鐘杳握住長矛的手緊了緊,眼前的廝殺和腦中的記憶交錯,有什么在催促著她。
她現在是一名戰士,她心中知道,自己應該上前奮勇殺敵,而不是像塊木頭般懦弱地杵在原地。
可同時,霍石蘭也隱隱知道,若是這一步邁出去了,或許一切便再無可回頭。
軍中是不能出現女人的,她的父親是將軍,她這是知法犯法,罪加一等。
倘若她迎敵而上,應當再無挽回的余地。
霍石蘭想,她的父親已經是將軍了,那么,她還有必要做花木蘭嗎?
她這樣想著,腳步已經在慢慢邁向霍正,連她自己也不知道是為什么。
恰是糾結之時,霍石蘭看見遠處一支利箭對準了她的父親。
鐘杳瞳仁一縮,臉上的表情忽而堅定,她箭步走向父親,同時舉起了手中的長矛狠狠一擲。
呲——
是利箭穿破她血肉的聲音,是長矛刺入敵人弓箭手的聲音。
而她旁邊,霍正感受到有誰替自己擋了一箭,他手起刀落斬下敵軍首級。
回頭,卻看見一張陌生又熟悉的臉,來者赫然是本該在將軍府上的他的女兒。
霍正深受震動,從來不動如山的他,竟在戰場上失了神。
與此同時,霍石蘭利劍出鞘,又刺破了想要偷襲霍正的人的喉嚨。
鮮血飛濺到少女的臉上,這一刻,她靈魂中隱藏的某些東西被點燃。
烽火狼煙之中,霍石蘭對著驚詫的霍正勾起唇角,似報復似嘲諷:“好久不見啊,我的父親。”
第90章
十一月初,《女將軍》歷經夏秋兩季,終于圓滿殺青。
鐘杳出道已近三年,但這其實只是她參加的第二次殺青宴。
拍攝《如果你知道》和直播綜藝時,她都因為意外而缺席了,上一次還是電視劇《夢想紀念冊》的殺青宴。

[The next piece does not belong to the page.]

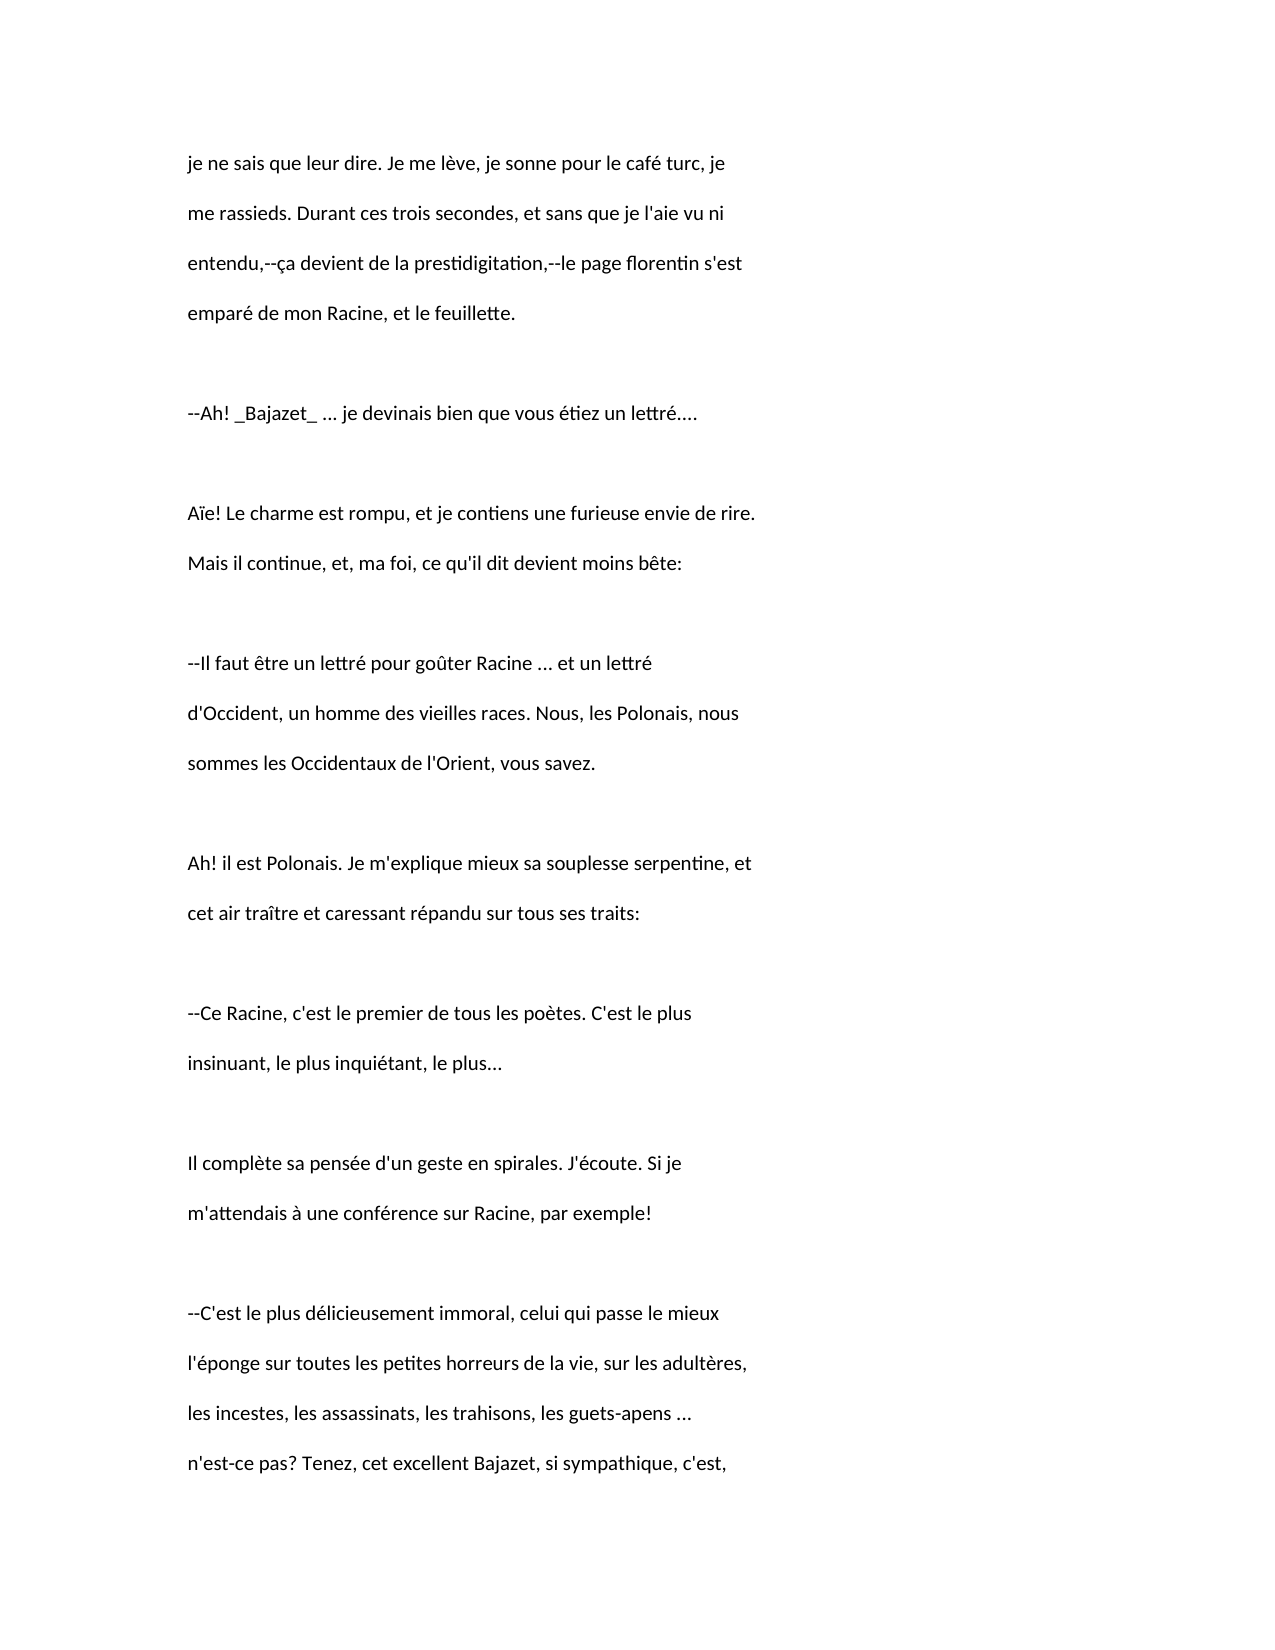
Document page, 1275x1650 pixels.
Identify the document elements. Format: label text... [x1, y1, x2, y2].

不過,今天的殺青宴與上次相比,卻似乎少了輕快,反而多了幾分厚重感。
從前期籌備、封閉訓練,再到現在殺青,《女將軍》全組說歷經了春夏秋三季也不為過。
然而,因為拍攝古裝戲太辛苦,他們輾轉橫店、貴州和西北大漠幾個地方,風吹日曬雨淋,彼此間經歷的酸甜苦辣更多,主創又都是些再熟悉不過的朋友,竟沒有熬了許久終于解脫的感覺。
所有人都只覺不舍。
譬如整個拍攝期間都英姿颯爽的宋拾,今夜就又喝了一點點酒,借著酒意哭了。
平日里大大咧咧的她,此時此刻,舉著酒杯說起了柔情話。
她說:“我真的特別感謝大家,杳杳的推薦,靳叔叔給的試鏡機會,整個拍攝期間兩位陳導對我的指導,還有辛苦為我化妝的老師,在我ng時加班的所有工作人員……”
“《女將軍》是我拍過的最難的劇,也是我收獲最多的劇,和各位老師共事,我也太好運了!”宋拾抹一把眼淚,敬一杯酒,透出一股俠女范兒,她最后說,“我現在什么也不想,就希望咱們的《女將軍》能一飛沖天,擁有一個漂亮的好成績!敬大家,敬《女將軍》!”